The March jobs report seems to be consistent with ongoing strength in the labor market and growth of real GDP that is well above trend. As such, we see it as fully consistent with our call of four rate hikes this year.
Payroll gains slowed to 103K in March following a 326K gain in February. Gains in January and February were revised down a total of 50K, on the net. The March print was well below the consensus, but it’s easy to look through. Payroll gains have averaged 202K, 211K, and 188K over the last three, six, and 12 months, respectively. This report doesn’t challenge our basic view that the labor market conditions remain solid. In addition, total hours worked increased at a 2.0% annualized pace in 2018:Q1 relative to the previous quarter—consistent with there being solid momentum in real economic activity, notwithstanding an apparent deceleration in the spending data for Q1. Average hourly earnings posted a solid 0.3% gain in March, and the 12-month rate ticked up to 2.7%—not much news there.
The household survey side of the report, particularly the unemployment rate and participation rate, has been raising more questions.

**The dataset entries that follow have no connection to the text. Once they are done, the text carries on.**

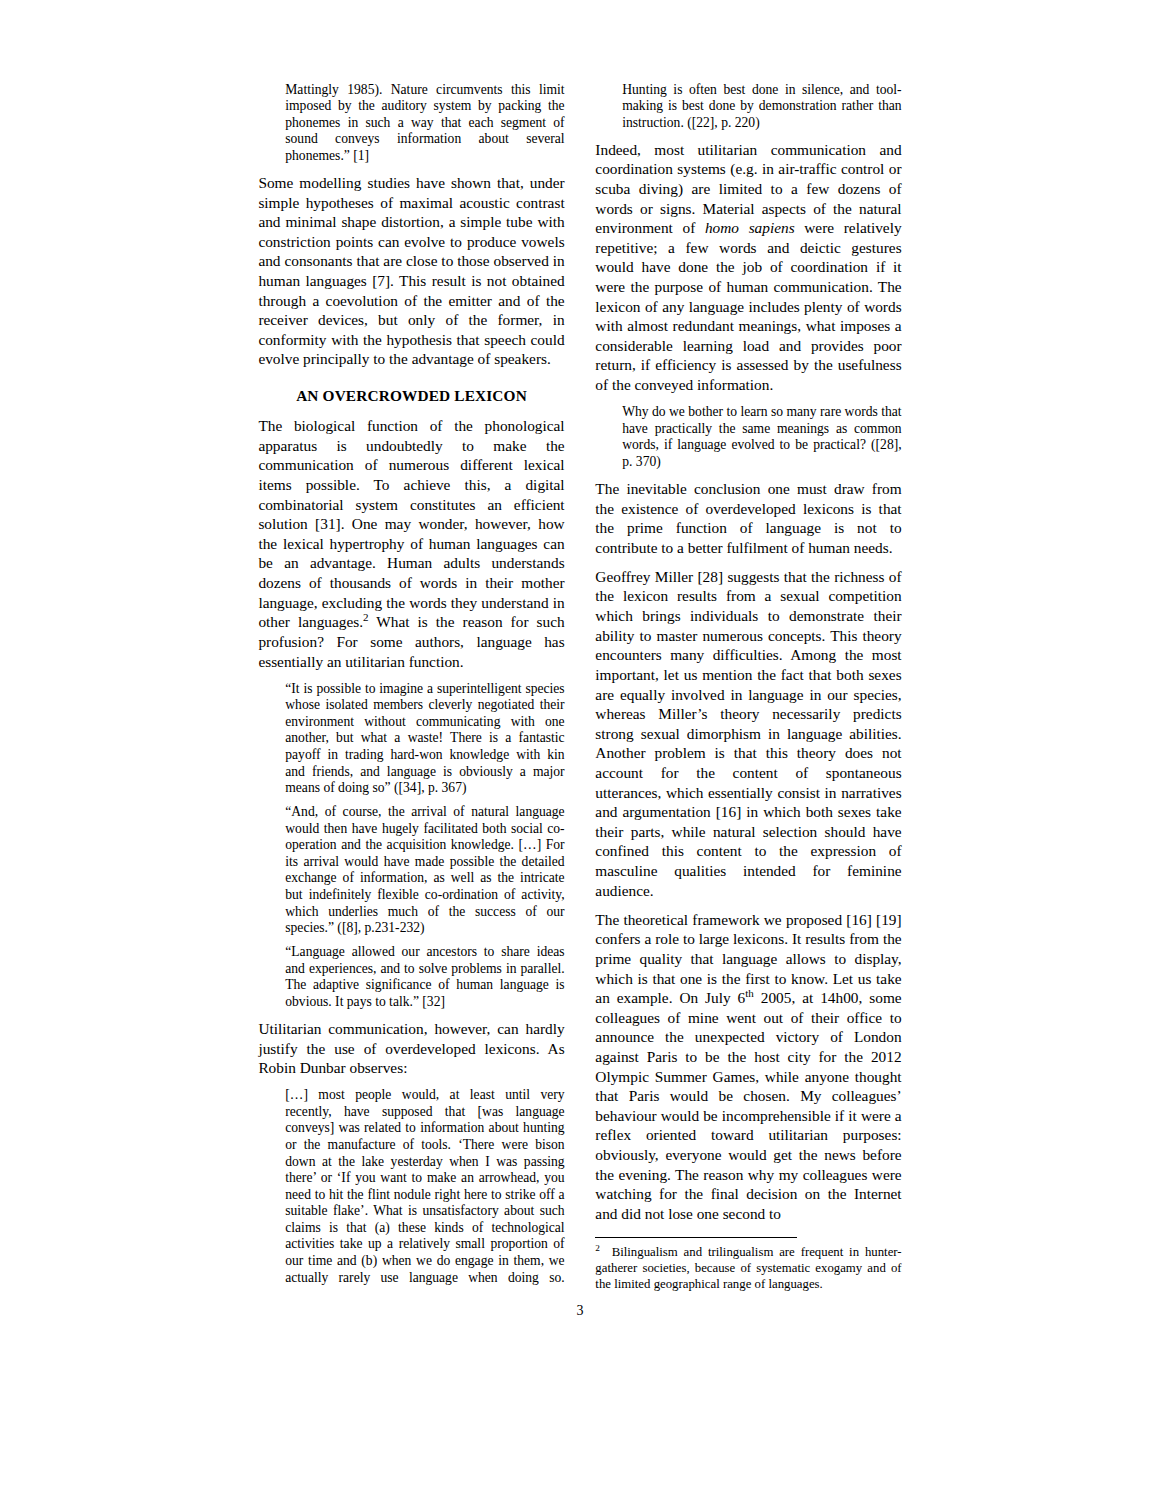Mattingly 1985). Nature circumvents this limit imposed by the auditory system by packing the phonemes in such a way that each segment of sound conveys information about several phonemes.” [1]
Some modelling studies have shown that, under simple hypotheses of maximal acoustic contrast and minimal shape distortion, a simple tube with constriction points can evolve to produce vowels and consonants that are close to those observed in human languages [7]. This result is not obtained through a coevolution of the emitter and of the receiver devices, but only of the former, in conformity with the hypothesis that speech could evolve principally to the advantage of speakers.
AN OVERCROWDED LEXICON
The biological function of the phonological apparatus is undoubtedly to make the communication of numerous different lexical items possible. To achieve this, a digital combinatorial system constitutes an efficient solution [31]. One may wonder, however, how the lexical hypertrophy of human languages can be an advantage. Human adults understands dozens of thousands of words in their mother language, excluding the words they understand in other languages.2 What is the reason for such profusion? For some authors, language has essentially an utilitarian function.
“It is possible to imagine a superintelligent species whose isolated members cleverly negotiated their environment without communicating with one another, but what a waste! There is a fantastic payoff in trading hard-won knowledge with kin and friends, and language is obviously a major means of doing so” ([34], p. 367)
“And, of course, the arrival of natural language would then have hugely facilitated both social co-operation and the acquisition knowledge. […] For its arrival would have made possible the detailed exchange of information, as well as the intricate but indefinitely flexible co-ordination of activity, which underlies much of the success of our species.” ([8], p.231-232)
“Language allowed our ancestors to share ideas and experiences, and to solve problems in parallel. The adaptive significance of human language is obvious. It pays to talk.” [32]
Utilitarian communication, however, can hardly justify the use of overdeveloped lexicons. As Robin Dunbar observes:
[…] most people would, at least until very recently, have supposed that [was language conveys] was related to information about hunting or the manufacture of tools. ‘There were bison down at the lake yesterday when I was passing there’ or ‘If you want to make an arrowhead, you need to hit the flint nodule right here to strike off a suitable flake’. What is unsatisfactory about such claims is that (a) these kinds of technological activities take up a relatively small proportion of our time and (b) when we do engage in them, we actually rarely use language when doing so. Hunting is often best done in silence, and tool-making is best done by demonstration rather than instruction. ([22], p. 220)
Indeed, most utilitarian communication and coordination systems (e.g. in air-traffic control or scuba diving) are limited to a few dozens of words or signs. Material aspects of the natural environment of homo sapiens were relatively repetitive; a few words and deictic gestures would have done the job of coordination if it were the purpose of human communication. The lexicon of any language includes plenty of words with almost redundant meanings, what imposes a considerable learning load and provides poor return, if efficiency is assessed by the usefulness of the conveyed information.
Why do we bother to learn so many rare words that have practically the same meanings as common words, if language evolved to be practical? ([28], p. 370)
The inevitable conclusion one must draw from the existence of overdeveloped lexicons is that the prime function of language is not to contribute to a better fulfilment of human needs.
Geoffrey Miller [28] suggests that the richness of the lexicon results from a sexual competition which brings individuals to demonstrate their ability to master numerous concepts. This theory encounters many difficulties. Among the most important, let us mention the fact that both sexes are equally involved in language in our species, whereas Miller’s theory necessarily predicts strong sexual dimorphism in language abilities. Another problem is that this theory does not account for the content of spontaneous utterances, which essentially consist in narratives and argumentation [16] in which both sexes take their parts, while natural selection should have confined this content to the expression of masculine qualities intended for feminine audience.
The theoretical framework we proposed [16] [19] confers a role to large lexicons. It results from the prime quality that language allows to display, which is that one is the first to know. Let us take an example. On July 6th 2005, at 14h00, some colleagues of mine went out of their office to announce the unexpected victory of London against Paris to be the host city for the 2012 Olympic Summer Games, while anyone thought that Paris would be chosen. My colleagues’ behaviour would be incomprehensible if it were a reflex oriented toward utilitarian purposes: obviously, everyone would get the news before the evening. The reason why my colleagues were watching for the final decision on the Internet and did not lose one second to
2 Bilingualism and trilingualism are frequent in hunter-gatherer societies, because of systematic exogamy and of the limited geographical range of languages.
3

The participation rate edged down a tenth following the previous month’s three-tenths increase, and the unemployment rate remained at 4.1%, where it’s been for six consecutive months. We’ve been surprised by the stability of the unemployment rate over this period, considering the strength of real GDP growth and job gains. However, we continue to expect that a robust pace of job gains will result in a resumed decline in the unemployment rate. The question is what that decline will look like, given that the participation rate has continued to move sideways even as the population ages, a secular source of downward pressure.